Circa il 77% della popolazione è discendente dagli schiavi di origine africana, il 17% sono meticci, 14% indiani, 3% discendenti degli antichi Caribi, asiatici 1% e europei 0,5%. L’80% della popolazione è di fede protestante, seguita dalla religione cattolica (circa l’11%)

 

I pirati

pirati dei caraibi, st vincent e grenadines

La pirateria nelle Grenadines è storia passata e animazione cinematografica: al giorno d’oggi le Grenadines sono isole pacifiche e navigabili con animo sereno. In passato, come tutte le altre isole del mar delle Antille, erano un luogo perfetto per depredare e derubare le navi di passaggio.

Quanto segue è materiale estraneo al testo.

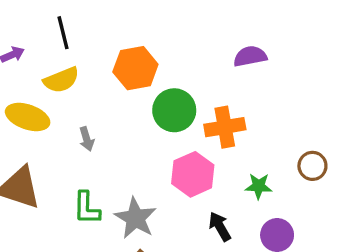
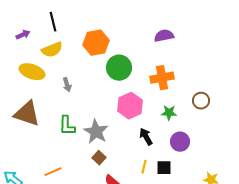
orange cross: (225, 127) -> (162, 78), moved

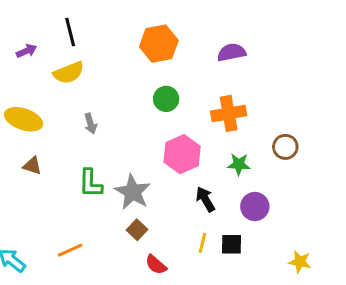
orange hexagon: (96, 43) -> (159, 44), moved
green circle: (119, 68) -> (166, 99), size x0.7
yellow ellipse: (32, 72) -> (24, 119), moved
brown triangle: (27, 114) -> (32, 166), size x0.5

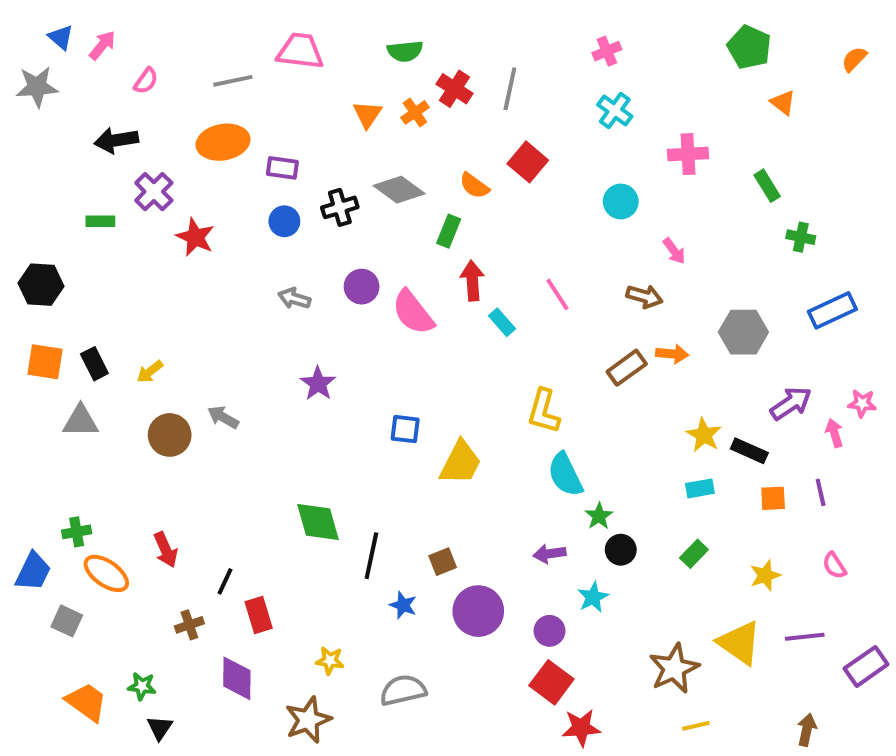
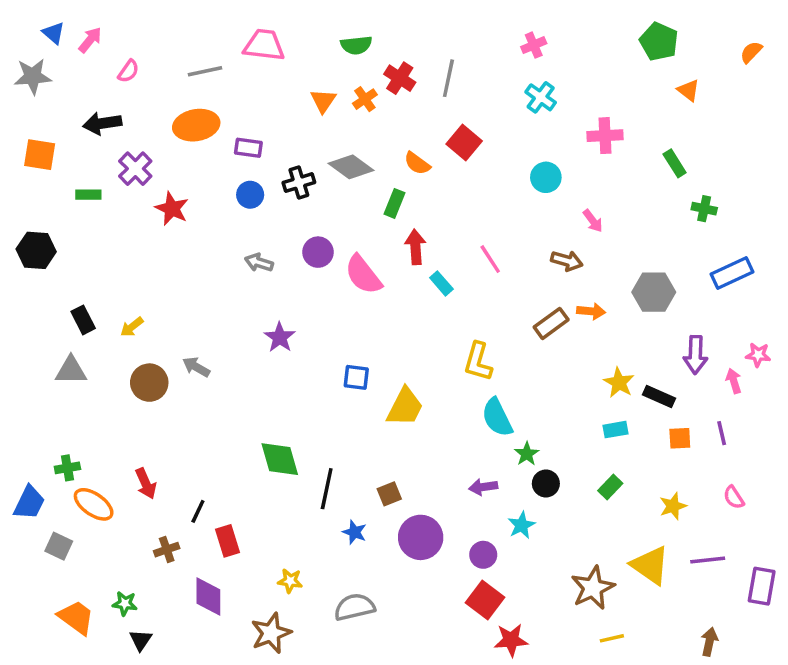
orange square: (45, 362) -> (40, 155), moved
purple arrow: (791, 403) -> (695, 355), turned 126
purple rectangle: (866, 666) -> (762, 586), turned -45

Oggi tutto ciò non esiste più, ma la conformazione geologica delle isole rende lo scenario naturale perfetto per girare film pirateschi come la famosa saga “Pirati dei Caraibi": in molte isole potrete metter piede sugli stessi luoghi calpestati da Johnny Depp durante le riprese dei film.

 

Cultura rasta - Rastafarianesimo

cultura rasta st vincent grenadines

Grazie a Bob Marley che ne ha diffuso i contenuti a livello mondiale oggi tutti conoscono la cultura rasta. Il Rastafarianesimo affonda le sue origini in motivazioni socio-culturali e religiose profonde e veramente sentite dagli abitanti di Saint Vincent & Grenadines. Non a caso la capitale di St.Vincent si chiama Kingstown come la capitale della Giamaica, nazione rasta per eccellenza in quanto patria di Marcus Garvey, padre spirituale e leader internazionale per il movimento che invita al ritorno di tutti i neri in Africa e più precisamente in Etiopia. Anche la bandiera di SVG riporta, come la bandiera giamaicana, gli stessi colori giallo e verde della bandiera etiope.

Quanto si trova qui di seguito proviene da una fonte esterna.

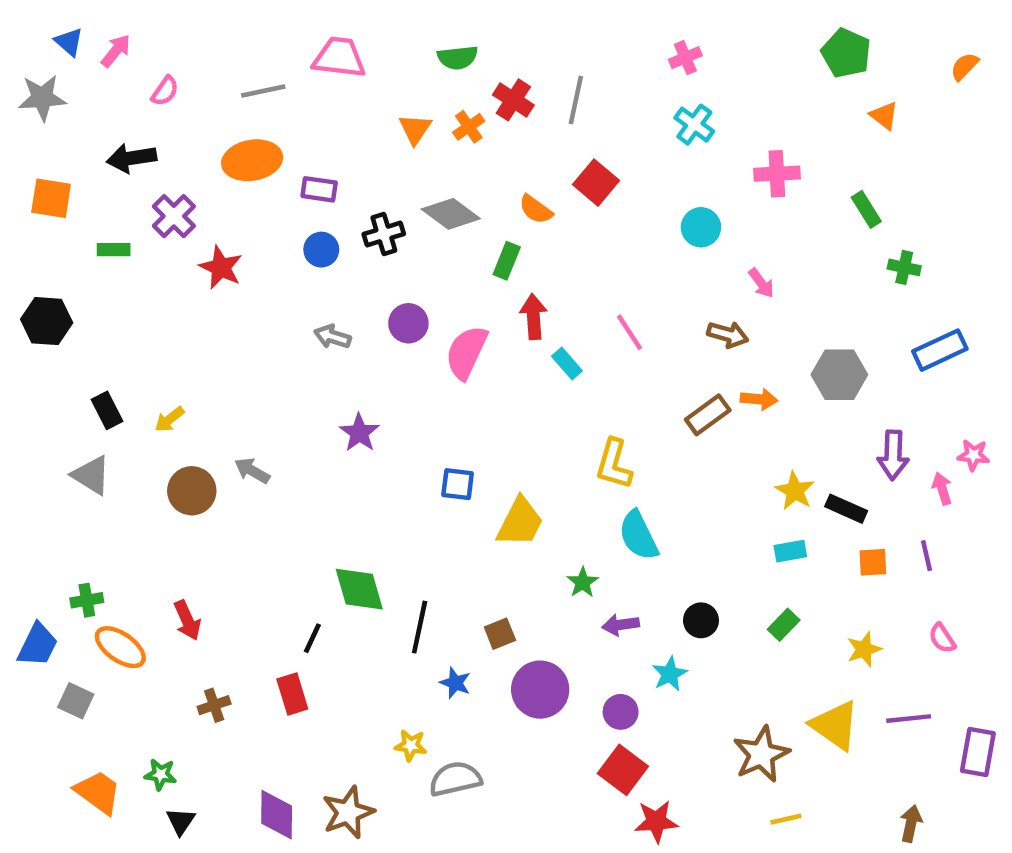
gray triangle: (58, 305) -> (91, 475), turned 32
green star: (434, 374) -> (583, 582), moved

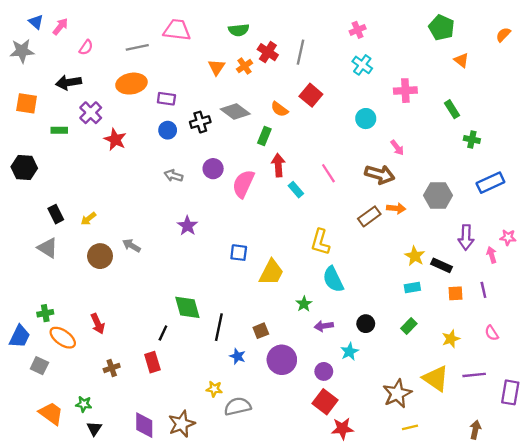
brown arrow: (728, 334) -> (380, 174), size x1.4

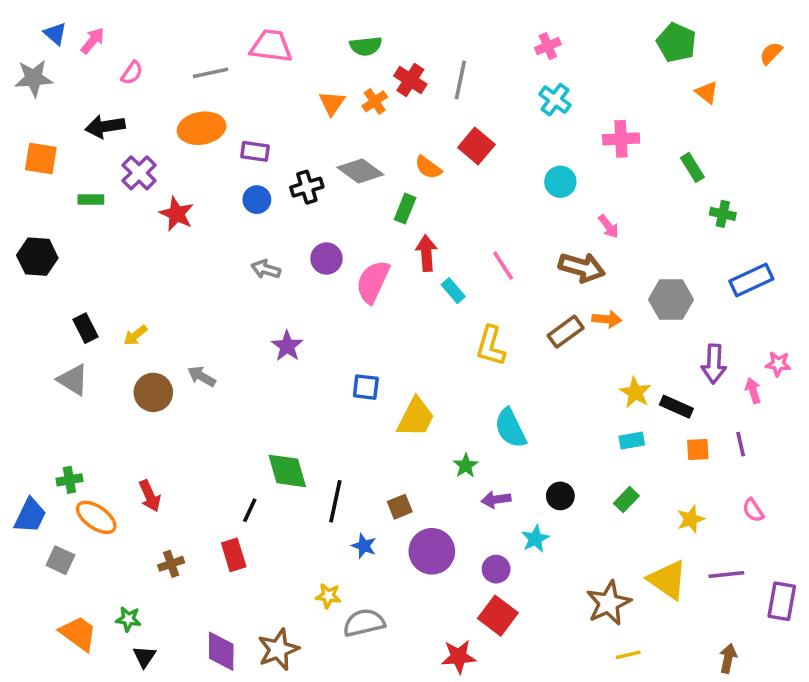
yellow L-shape: (320, 242) -> (491, 346), moved
red star: (342, 429) -> (459, 657), moved

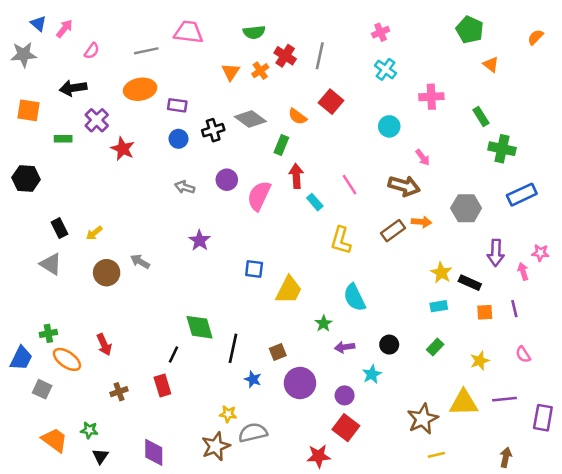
green cross: (723, 214) -> (502, 149), size x1.5
yellow triangle: (667, 580) -> (464, 403), turned -36
brown star: (278, 649) -> (216, 446), moved

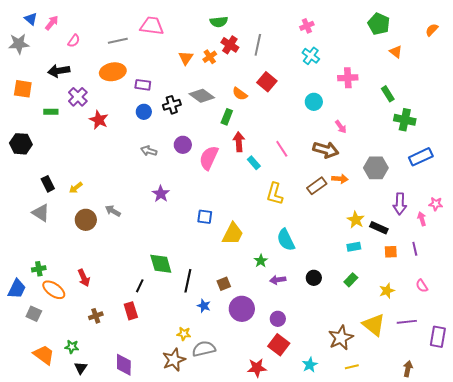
green semicircle: (254, 32) -> (219, 22), moved
cyan star: (372, 374) -> (310, 365), moved
yellow triangle: (464, 403) -> (374, 325), turned 40

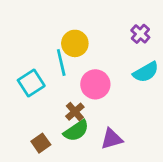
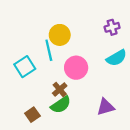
purple cross: (140, 34) -> (112, 27), turned 32
purple triangle: (112, 139) -> (106, 107), moved

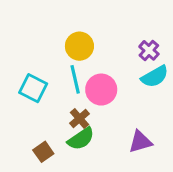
purple cross: (112, 27) -> (149, 50), moved, turned -32
cyan line: (49, 50) -> (75, 79), moved
cyan square: (25, 67) -> (33, 88), turned -30

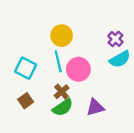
purple triangle: (140, 142) -> (95, 107), moved
brown square: (43, 152) -> (26, 101), moved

Principali caratteristiche del Rastafarianesimo sono l’osservazione dei precetti del Kebra Nagast - testo etiope di grandissima importanza storica, religiosa ed archeologica - e la pratica dell’Ital  per vivere in armonia il rapporto con la Creazione: considerare a pari dignità uomo-donna, prendersi molta cura del proprio corpo seguendo un’alimentazione sana, preferibilmente ma non obbligatoriamente vegetariana, eseguendo molto esercizio fisico ed astenendosi dalle droghe. La Marijuana o Ganja é considerata pianta medicinale, meditativa, religiosa e apportatrice di saggezza in quanto cresciuta sulla tomba di Re Salomone, conosciuto come “Re Saggio”, e viene associata all’albero della vita presente nell’Eden. Molti rasta inoltre fanno voto di Nazireato, un voto i cui rigidi precetti sono descritti nella Bibbia e oggi praticato sembra nella sola tradizione etiopica: i nazirei non devono bere alcolici e tutti i derivati dell’uva (nemmeno l’aceto), è fatto assoluto divieto di ubriachezza e bisogna conservare la propria integrità fisica e morale, anche consacrando il proprio capo: è quindi conseguente la crescita dei celebri dreadlocks, che i nazirei custodiscono gelosamente ed orgogliosamente. Come riporta il Kebra Nagast fu un angelo ad ammonire la mamma di Sansone di non tagliare mai i capelli al piccolo per farlo cresce puro, integro e nazireo. La fine di Sansone, pelato, cieco ed incatenato, serve da ammonimento per chi disobbedisce ai comandi divini. Il voto di Nazireato è  facoltativo e temporaneo: al suo scadere il nazireo insieme ad un sacerdote celebra un rito in cui i capelli gli vengono tagliati e bruciati  per offrire un sacrifico a Dio.

 

Attività alle Grenadines

spiagge st vincent & grenadines

Alle Grenadines si possono praticare sport nautici diversi, surf, kitesurf, kayak, escursioni in catamarano o barca a vela, pesca, immersioni, snorkeling, osservazione delle balene e dei delfini (whale and dolphin watching). Su terra sono proposte passeggiate a cavallo, escursioni nella foresta, birdwatching, golf, squash, tennis, fitness, SPA.
Vita notturna: durante i week end e le festività musica dal vivo e steel band in locali tipici.

 

DA NON PERDERE

palm island grenadines

Una grigliata di aragosta su una spiaggia deserta;
Snorkelling in compagnia delle tartarughe;
Il set di Pirati dei Caraibi a Wallylabu Bay a St Vincent;
Le cascate e la foresta di St Vincent;
La lunghissima spiaggia di Salt Whistle Bay a Mayerau;
Una giornata a Tobago Cays;
Il panorama mozzafiato da Fort Hill a Union Island.